Maura Genovesi

Personal information
- Nationality: Italy
- Born: 25 May 1973 (age 53) Lucca, Italy
- Height: 1.63 m (5 ft 4 in)
- Weight: 54 kg (119 lb)

Sport
- Sport: Shooting
- Event(s): 10 m air pistol (AP40) 25 m pistol (SP)
- Club: Gruppo Sportivo Forestale
- Coached by: Aldo Andreotti

= Maura Genovesi =

Italian sport shooter (born 1973)

Maura Genovesi (born 25 May 1973 in Lucca) is an Italian sport shooter. She won a silver medal in women's sport pistol at the 2008 ISSF World Cup series in Rio de Janeiro, Brazil, accumulating a score of 784.9 points. Genovesi is a member of the shooting team for Gruppo Sportivo Forestale, and is coached and trained by Aldo Andreotti.

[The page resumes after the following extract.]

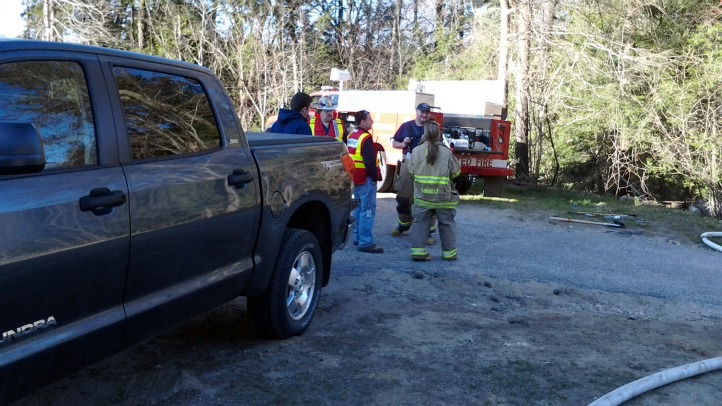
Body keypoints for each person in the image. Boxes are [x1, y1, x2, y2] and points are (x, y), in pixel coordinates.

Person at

Genovesi represented Italy at the 2008 Summer Olympics in Beijing, where she competed in two pistol shooting events. She placed twenty-eighth out of forty-four shooters in the women's 10 m air pistol, by one point ahead of Hungary's Zsófia Csonka from the final attempt, with a total score of 378 targets. Three days later, Genovesi competed for her second event, 25 m pistol, where she was able to shoot 291 targets in the precision stage, and 285 in the rapid fire, for a total score of 576 points, finishing only in twenty-fourth place.